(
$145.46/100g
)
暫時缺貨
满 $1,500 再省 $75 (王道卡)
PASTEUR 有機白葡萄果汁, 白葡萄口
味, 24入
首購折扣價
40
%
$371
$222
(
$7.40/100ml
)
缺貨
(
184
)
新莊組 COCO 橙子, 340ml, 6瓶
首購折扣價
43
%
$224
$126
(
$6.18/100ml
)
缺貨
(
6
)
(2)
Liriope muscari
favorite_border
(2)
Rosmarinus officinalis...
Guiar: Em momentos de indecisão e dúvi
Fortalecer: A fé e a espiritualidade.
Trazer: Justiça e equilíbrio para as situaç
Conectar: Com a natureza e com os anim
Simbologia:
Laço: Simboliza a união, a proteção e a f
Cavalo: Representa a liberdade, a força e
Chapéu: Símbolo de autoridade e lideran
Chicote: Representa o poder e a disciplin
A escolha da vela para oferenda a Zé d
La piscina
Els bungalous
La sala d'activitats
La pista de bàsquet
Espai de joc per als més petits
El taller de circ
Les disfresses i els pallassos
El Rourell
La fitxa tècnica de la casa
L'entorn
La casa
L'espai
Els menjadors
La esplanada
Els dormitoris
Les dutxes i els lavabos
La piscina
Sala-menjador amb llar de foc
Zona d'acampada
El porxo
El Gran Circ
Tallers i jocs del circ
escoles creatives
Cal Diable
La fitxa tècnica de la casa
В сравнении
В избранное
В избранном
----------
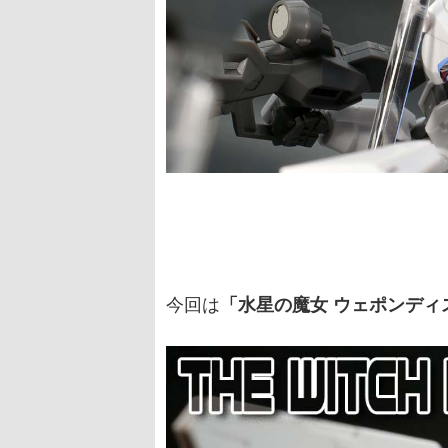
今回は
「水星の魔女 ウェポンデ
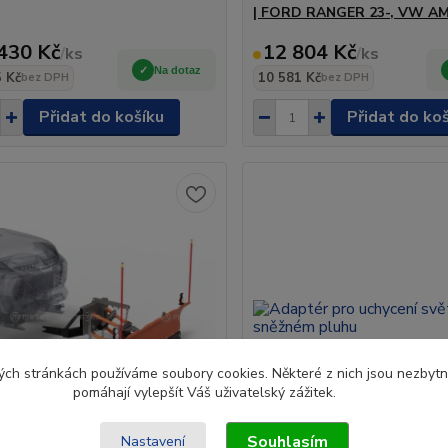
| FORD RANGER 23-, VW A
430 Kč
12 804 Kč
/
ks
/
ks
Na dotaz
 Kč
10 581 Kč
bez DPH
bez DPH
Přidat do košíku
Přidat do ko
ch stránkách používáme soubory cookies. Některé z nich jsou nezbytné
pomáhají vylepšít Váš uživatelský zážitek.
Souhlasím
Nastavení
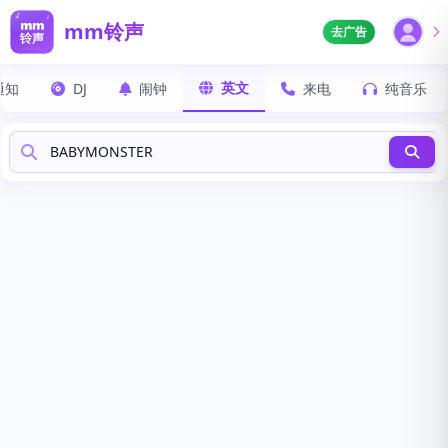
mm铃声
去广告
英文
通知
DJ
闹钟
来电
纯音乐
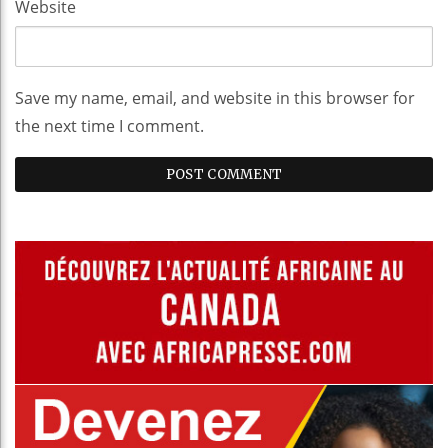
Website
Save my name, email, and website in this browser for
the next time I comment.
----------
- **Required action**:
Could you copy out every line in the material above that contains the string "Representa"?

- **Problem solution**:
Cavalo: Representa a liberdade, a força e
Chicote: Representa o poder e a disciplin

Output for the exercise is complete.